Love Lost, Justice Served
Chapter 3
The world tilted as I staggered from the donation chair, my vision swimming with dark spots. Something was wrong. Terribly wrong.
"Mrs. Walker, you should rest longer," the nurse called after me, concern lacing her voice. "Your vitals aren't stable yet."
But I couldn't stay there. Not with my blood flowing into Kenna's veins. Not with Jaxon hovering over her like she was his everything while I carried his child inside me.
"I'm fine," I lied, bracing myself against the wall. The bathroom. I needed to get to the bathroom.
The first cramp hit as I locked the stall door behind me. Sharp, vicious, like a knife twisting deep in my abdomen. I doubled over, a cry escaping my lips before I could muffle it with my hand.
"No," I whispered, pressing my palm against my stomach. "Please, no."
Warm wetness trickled down my thighs. When I looked down, crimson bloomed across my cream-colored dress, spreading like spilled wine on expensive linen.
My baby. Our baby.
I slid to the floor, the cold tiles pressing against my skin as another wave of pain crashed through me. The fluorescent lights above blurred and swam as tears filled my eyes. I wanted to scream, to call for help, to beg someone—anyone—to save what was being lost. But who would come? The husband who had thrown me away? The doctors who had taken my blood without asking the one question that mattered?
The bathroom door swung open. "Mrs. Walker?" Dr. Chen's voice echoed against the tiled walls. "Are you in here?"
I couldn't answer.

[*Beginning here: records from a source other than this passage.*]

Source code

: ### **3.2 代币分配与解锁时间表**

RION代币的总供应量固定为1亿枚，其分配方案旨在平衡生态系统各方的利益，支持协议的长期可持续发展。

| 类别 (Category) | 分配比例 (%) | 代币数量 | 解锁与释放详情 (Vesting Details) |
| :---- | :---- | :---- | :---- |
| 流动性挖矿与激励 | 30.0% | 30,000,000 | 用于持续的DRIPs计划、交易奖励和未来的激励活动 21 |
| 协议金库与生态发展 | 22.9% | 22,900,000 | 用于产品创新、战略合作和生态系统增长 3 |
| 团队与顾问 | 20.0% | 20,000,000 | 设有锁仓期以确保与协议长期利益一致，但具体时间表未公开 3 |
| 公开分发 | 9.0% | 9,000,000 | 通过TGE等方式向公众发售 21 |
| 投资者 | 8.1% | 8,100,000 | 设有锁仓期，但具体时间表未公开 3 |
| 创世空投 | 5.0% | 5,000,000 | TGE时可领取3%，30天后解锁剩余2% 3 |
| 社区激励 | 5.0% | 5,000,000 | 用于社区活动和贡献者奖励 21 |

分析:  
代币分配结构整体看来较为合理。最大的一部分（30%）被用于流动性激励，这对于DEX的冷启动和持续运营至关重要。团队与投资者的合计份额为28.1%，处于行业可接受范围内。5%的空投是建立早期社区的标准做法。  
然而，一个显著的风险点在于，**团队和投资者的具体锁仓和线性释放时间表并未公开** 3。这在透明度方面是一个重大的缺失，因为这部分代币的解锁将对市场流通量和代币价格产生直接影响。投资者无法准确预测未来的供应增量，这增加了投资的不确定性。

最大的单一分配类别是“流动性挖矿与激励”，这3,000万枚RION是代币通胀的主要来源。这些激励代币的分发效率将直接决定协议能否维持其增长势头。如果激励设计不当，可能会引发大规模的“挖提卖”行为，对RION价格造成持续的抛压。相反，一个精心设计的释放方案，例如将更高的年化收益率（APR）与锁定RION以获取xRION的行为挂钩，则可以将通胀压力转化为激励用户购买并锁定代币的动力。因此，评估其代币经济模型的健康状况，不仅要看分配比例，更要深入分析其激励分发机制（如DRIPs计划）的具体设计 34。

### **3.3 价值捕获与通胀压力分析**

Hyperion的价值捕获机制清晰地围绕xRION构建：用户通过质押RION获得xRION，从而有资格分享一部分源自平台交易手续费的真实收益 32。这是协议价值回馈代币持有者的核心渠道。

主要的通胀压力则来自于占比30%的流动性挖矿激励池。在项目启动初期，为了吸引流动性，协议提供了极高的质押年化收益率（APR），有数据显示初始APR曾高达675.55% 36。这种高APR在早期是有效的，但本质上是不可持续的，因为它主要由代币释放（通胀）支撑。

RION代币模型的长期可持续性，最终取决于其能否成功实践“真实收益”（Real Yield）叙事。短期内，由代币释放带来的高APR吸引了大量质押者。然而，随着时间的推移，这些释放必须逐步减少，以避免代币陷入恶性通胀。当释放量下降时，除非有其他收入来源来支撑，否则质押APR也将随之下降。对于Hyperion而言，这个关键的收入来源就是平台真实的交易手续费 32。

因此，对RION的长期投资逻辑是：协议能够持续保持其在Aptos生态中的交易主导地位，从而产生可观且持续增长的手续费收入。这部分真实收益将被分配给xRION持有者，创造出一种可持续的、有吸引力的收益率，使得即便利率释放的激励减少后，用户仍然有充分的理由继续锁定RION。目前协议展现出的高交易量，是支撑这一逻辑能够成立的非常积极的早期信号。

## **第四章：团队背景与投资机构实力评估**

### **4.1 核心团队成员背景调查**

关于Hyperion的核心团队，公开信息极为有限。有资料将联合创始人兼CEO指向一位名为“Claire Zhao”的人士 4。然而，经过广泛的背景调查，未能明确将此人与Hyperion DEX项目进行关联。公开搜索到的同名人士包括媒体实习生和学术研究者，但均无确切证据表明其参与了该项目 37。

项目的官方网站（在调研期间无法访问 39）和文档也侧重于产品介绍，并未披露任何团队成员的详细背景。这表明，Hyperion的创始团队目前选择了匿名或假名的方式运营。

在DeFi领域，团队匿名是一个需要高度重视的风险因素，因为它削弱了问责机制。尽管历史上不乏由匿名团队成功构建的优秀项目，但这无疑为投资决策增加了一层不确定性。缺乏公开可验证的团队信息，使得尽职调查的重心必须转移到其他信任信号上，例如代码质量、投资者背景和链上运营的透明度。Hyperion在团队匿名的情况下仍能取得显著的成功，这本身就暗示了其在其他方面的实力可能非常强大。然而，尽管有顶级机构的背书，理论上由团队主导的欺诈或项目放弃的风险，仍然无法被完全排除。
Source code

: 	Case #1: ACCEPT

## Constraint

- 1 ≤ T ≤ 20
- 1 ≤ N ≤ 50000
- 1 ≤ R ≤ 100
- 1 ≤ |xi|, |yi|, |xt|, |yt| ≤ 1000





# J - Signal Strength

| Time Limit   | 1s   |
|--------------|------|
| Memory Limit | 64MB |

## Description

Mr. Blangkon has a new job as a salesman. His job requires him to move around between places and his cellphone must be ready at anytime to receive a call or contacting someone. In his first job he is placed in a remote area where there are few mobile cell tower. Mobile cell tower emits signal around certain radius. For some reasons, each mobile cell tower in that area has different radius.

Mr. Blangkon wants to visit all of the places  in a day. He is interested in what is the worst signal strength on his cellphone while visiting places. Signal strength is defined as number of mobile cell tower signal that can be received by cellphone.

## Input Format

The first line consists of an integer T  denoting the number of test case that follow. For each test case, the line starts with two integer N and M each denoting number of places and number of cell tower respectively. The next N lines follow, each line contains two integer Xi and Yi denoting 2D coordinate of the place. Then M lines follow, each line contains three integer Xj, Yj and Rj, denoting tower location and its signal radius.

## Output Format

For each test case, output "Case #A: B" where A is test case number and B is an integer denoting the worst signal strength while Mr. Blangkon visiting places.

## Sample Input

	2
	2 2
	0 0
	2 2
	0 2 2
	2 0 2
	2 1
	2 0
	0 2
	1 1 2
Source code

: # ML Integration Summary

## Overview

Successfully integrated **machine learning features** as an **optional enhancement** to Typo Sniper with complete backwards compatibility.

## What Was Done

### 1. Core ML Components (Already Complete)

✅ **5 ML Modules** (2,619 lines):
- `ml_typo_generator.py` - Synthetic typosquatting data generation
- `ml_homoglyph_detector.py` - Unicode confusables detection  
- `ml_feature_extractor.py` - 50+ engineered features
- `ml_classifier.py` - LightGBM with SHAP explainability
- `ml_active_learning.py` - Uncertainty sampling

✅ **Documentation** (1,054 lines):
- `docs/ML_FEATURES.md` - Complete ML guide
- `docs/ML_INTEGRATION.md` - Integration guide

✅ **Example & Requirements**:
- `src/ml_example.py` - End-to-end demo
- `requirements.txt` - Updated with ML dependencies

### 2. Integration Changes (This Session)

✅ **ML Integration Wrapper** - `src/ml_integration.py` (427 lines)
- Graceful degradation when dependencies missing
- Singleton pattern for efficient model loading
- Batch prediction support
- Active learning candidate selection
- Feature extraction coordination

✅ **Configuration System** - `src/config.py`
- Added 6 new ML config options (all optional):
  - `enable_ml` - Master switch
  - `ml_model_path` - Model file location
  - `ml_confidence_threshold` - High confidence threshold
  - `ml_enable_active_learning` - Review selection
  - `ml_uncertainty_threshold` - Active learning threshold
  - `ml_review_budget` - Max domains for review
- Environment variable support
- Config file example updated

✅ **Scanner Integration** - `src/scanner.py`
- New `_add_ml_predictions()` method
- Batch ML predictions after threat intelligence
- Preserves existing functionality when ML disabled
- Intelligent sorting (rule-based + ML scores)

My throat closed around a sob as another cramp seized me, stronger than before.
"Oh my God." The stall door rattled as she tried the lock. "Samira, open the door! You're hemorrhaging!"
With trembling fingers, I reached up and flipped the lock. Dr. Chen burst in, her face paling as she took in the scene—me curled on the floor, blood pooling beneath me, tears streaming down my face.
"I'm pregnant," I whispered, though we both knew it was already too late. "I was pregnant."
She pressed a call button on her pager, barking orders into it before kneeling beside me. "Why didn't you tell us? We would never have taken blood from you in this condition."
"He didn't give me a chance," I said, each word a shard of glass in my throat. "He never gives me a chance."
The world faded in and out after that. Hands lifting me onto a gurney. Voices shouting medical terms I couldn't understand. The harsh glare of examination lights. Through it all, one thought circled my mind like a wounded animal: Jaxon wasn't here. He was with her.
Hours later—or maybe minutes, time had lost all meaning—I lay in a private room, empty inside in every way possible. The monitors beeped a steady rhythm that seemed to mock the heartbeat that would never exist. I stared at the ceiling, tears dried on my cheeks, too hollow even to cry anymore.
The door opened, and I turned my head, a tiny spark of hope flaring that it might be Jaxon. Instead, two figures stepped into the room, and the sight of them made my breath catch.
"Daddy?" My voice cracked on the word I hadn't spoken in three years. "Mom?"
Marcus Gibson's face was carved from stone, but his eyes—those eyes that had once intimidated oil barons and business rivals—were wet with tears. Beside him, my mother's elegant composure crumbled as she rushed to my bedside.
"Our baby girl," she whispered, gathering me in her arms as if I were made of glass. "What have they done to you?"
I broke then, shattered completely in the safety of my mother's embrace. Three years of pretending, of sacrifice, of love that had never been enough—all of it poured out in gut-wrenching sobs that seemed to tear from the very core of me.
"He made me give blood," I choked out. "For her. And our baby..."
"I know, sweetheart." My father's voice was deadly quiet as he placed his hand on my head. "Dr. Chen called us. She knew who you really were."
Through my tears, I saw Dr. Chen standing in the doorway, her expression grim but resolved. "I couldn't be complicit in this," she said. "What happened to you was medical malpractice at best, criminal negligence at worst."
"It's time to come home, Samira," my father said, and in his tone I heard not just love but a promise of retribution that made me shiver. "As far as Jaxon Walker is concerned, his wife died today from complications of a forced blood donation. The records will show it. The staff will confirm it."
"Death?" I whispered, the word strange on my tongue.
"A new beginning," my mother corrected, stroking my hair. "Away from those who never deserved you."
As they spoke, making arrangements in hushed tones with Dr. Chen, I closed my eyes. Samira Walker was dead. Perhaps she had been dying from the moment she signed those divorce papers. From the moment she realized the man she loved had never truly seen her at all.
Samira Gibson, however, was about to rise from these ashes.